Deux heures plus tard
Arrivée sur ce parking sinistre et uniformément gris, je claque la portière de mon carrosse personnel, en dessinant un sourire sur mes lèvres carmin et avance d’un pas déterminé vers le tourniquet du premier sas d’entrée du bâtiment haute sécurité dans lequel je travaille depuis plusieurs années. Au moment précis où je fais glisser mon badge magnétique sur le lecteur, je pivote légèrement pour adresser un regard qui se veut confiant à Johana, qui de l’autre côté du parebrise me renvoie un clin d’œil gracieux, avant de faire crisser ses roues sur le gravier et filer au loin.
L’observant un bref instant, je m’efforce de respirer profondément, consciente qu’une longue journée m’attend. Je sais qu’elle peut me réserver de sales surprises, des maux au cœur, des mots de haine mais que viendra l’instant où je retrouverai enfin la petite, déposée plus tôt à la crèche et Johana mon ange gardien déguisé en pin-up. Elle et moi, nous sommes rencontrées au centre d’appel du contrôle automatisé et nous sommes instantanément devenues complices, proches presque comme des sœurs…enfin même plus que des sœurs quand on voit les relations que j’entretiens avec la mienne !
Toujours présentes l’une pour l’autre, dans les bons comme dans les mauvais moments et même si Johana a depuis longtemps posé sa démission, nous continuons à nous retrouver dès que possible, à nous téléphoner tous les jours, comme si rien ne changerait jamais. Aussi, quand à mots couverts, elle avait perçu que je lui cachais ce que j’endurais depuis quelque temps, elle avait pris la décision de ne plus me lâcher d’une semelle tant que je ne serais pas en sécurité loin de Will, malgré sa propre aversion pour lui.
Elle n’avait jamais pu le sentir de toute façon. Depuis leur première rencontre, elle soupçonnait qu’il ne dissimule son vrai visage et pressentait que derrière ses sourires pincés se cachait une âme damnée. Elle était là lorsque je doutais de la légitimité de ce mariage de raison, pour éponger les pleurs et les angoisses de la triste mariée que j’étais et qui, à force d’appétit coupé et de nausée perpétuelle, semblait nager dans sa jolie robe ivoire et rouge devenue bien trop grande pour elle.
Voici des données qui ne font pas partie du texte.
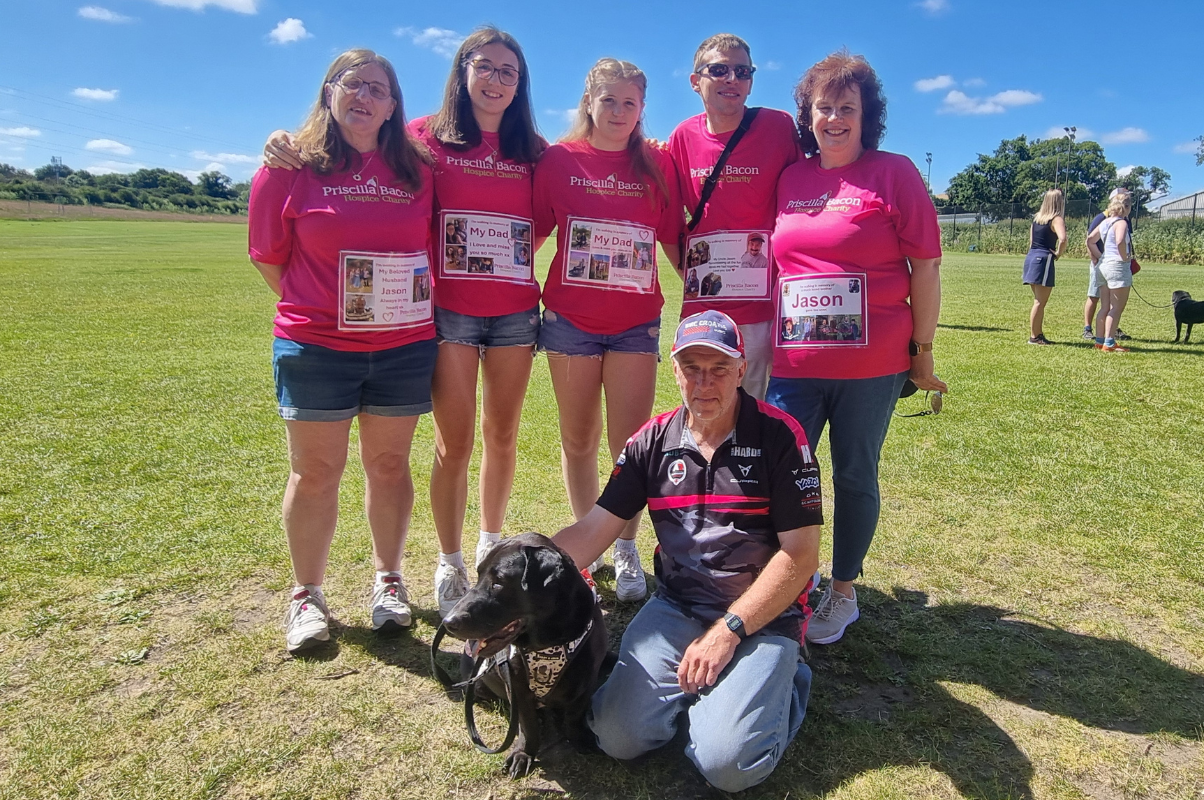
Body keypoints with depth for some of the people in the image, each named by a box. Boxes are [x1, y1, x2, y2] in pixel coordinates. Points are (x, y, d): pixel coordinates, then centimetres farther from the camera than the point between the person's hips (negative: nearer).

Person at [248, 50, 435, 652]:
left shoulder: (417, 169, 4)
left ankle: (387, 580, 28)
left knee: (389, 465, 11)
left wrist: (409, 307, 7)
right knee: (315, 472, 7)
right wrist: (318, 306, 7)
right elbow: (269, 257, 4)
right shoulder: (291, 169, -1)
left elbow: (437, 246, 13)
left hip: (405, 347, 2)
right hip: (316, 349, -1)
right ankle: (306, 595, 23)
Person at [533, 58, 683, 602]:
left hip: (636, 322, 0)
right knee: (579, 440, 9)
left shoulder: (657, 165, 5)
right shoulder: (558, 160, 3)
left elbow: (674, 241, 9)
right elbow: (532, 232, 6)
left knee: (630, 444, -2)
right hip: (570, 318, 0)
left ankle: (626, 551, 14)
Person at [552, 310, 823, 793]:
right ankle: (692, 681, 13)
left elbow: (800, 555, -10)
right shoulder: (653, 441, 3)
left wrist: (728, 630, -15)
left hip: (763, 616, -3)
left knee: (727, 763, -20)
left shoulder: (780, 436, -8)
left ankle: (781, 684, 9)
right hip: (676, 606, 4)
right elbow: (593, 531, 1)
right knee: (619, 737, -14)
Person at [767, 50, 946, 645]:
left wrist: (922, 351, -3)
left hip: (871, 365, -3)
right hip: (794, 364, 4)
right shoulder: (789, 178, 9)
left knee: (854, 477, 10)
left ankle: (842, 593, 28)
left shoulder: (893, 173, -3)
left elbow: (926, 266, -3)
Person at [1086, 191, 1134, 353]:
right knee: (1117, 308, -4)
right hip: (1118, 266, -8)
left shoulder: (1105, 222, 11)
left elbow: (1090, 240, 14)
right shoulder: (1121, 223, -12)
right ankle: (1109, 343, -6)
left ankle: (1099, 341, 15)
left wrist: (1099, 257, 12)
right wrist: (1125, 257, -15)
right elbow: (1120, 242, -29)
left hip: (1103, 265, 8)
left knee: (1105, 307, 12)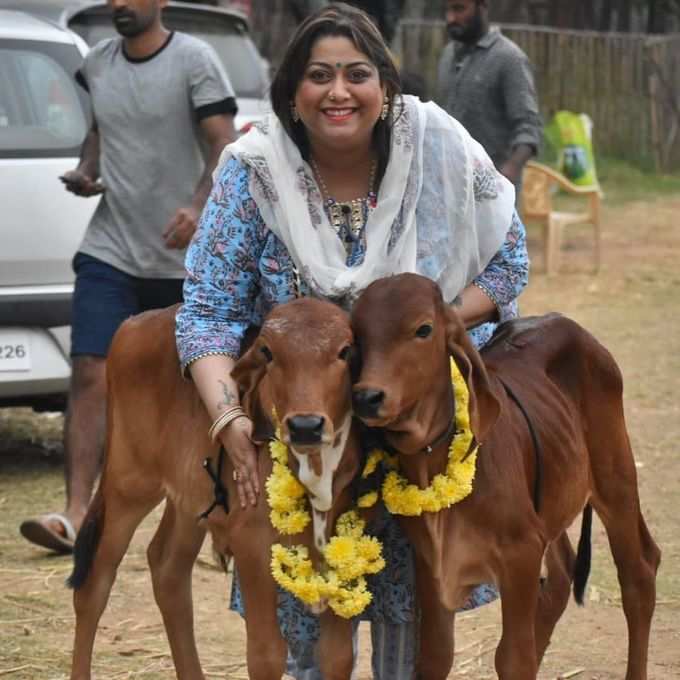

J’entrevois chaque contour de tous nos souvenirs communs, lorsqu’elle pose ses yeux bleu azur dans les miens. J’y décèle la silhouette de ma couturière paniquée, quelques jours à peine avant la cérémonie, de devoir retoucher l’intégralité du bustier qui ne m’allais plus depuis une dizaine de kilos.
J’y revois la veille de la noce, lorsque nous étions assises toutes deux, sur le parvis du château ou allait se dérouler la soirée, dans un climat suffocant à enchaîner cigarette sur cigarette tandis que je luttais de toutes mes forces contre l’envie impérieuse de courir chercher Fleur endormie à l’étage et m’enfuir au loin. Je la ressens assise à côté de moi sur la banquette arrière quand la voiture de mon père avait failli finir dans le décor sur la route de la mairie et lorsque je me sentais flotter tel un spectre évanescent, le visage de marbre, les traits tirés, parmi les invités qui semblaient ne rien remarquer. Elle m’avait regardé hésiter longuement devant Madame le Maire, s’accrochant aux regards de nos amies réunies, comme pour puiser en elles, la force de dire non, et puis finalement, j’avais répondu « oui » du bout des lèvres, comme une idiote ou une lâche peut-être.
Ensuite, elle m’avait vu feindre le bonheur, afficher un sourire de circonstance, écouter des vœux de félicité auxquels je ne croyais même pas. Elle m’avait suivi en courant lorsque je m’échappais dans les couloirs du château de Juvardeil, en catimini, pour vomir mes tripes, puis me relever dignement, repeindre mes lèvres en rouge sang et redescendre, majestueuse, dans ma robe de princesse pour me mêler à la foule. J’ai toujours su faire semblant, c’est peut-être ce qui m’a sauvé.
Enfin, elle était là, lorsque la figurine de notre couple en porcelaine, à peine posée sur une étagère de notre appartement, s’était fracassée à terre, alors qu’aucun souffle d’air ne traversait la pièce, décapitant net le marié, en un sombre présage que l’on refuse de lire.
Il y avait beaucoup trop d’ombres, beaucoup trop de signes précurseurs d’un désastre annoncé autour de cette union, et pourtant, j’avais pris la décision de l’épouser quand même. Avec le recul, cela parait dingue mais je m’étais convaincue que c’était la seule chose à faire.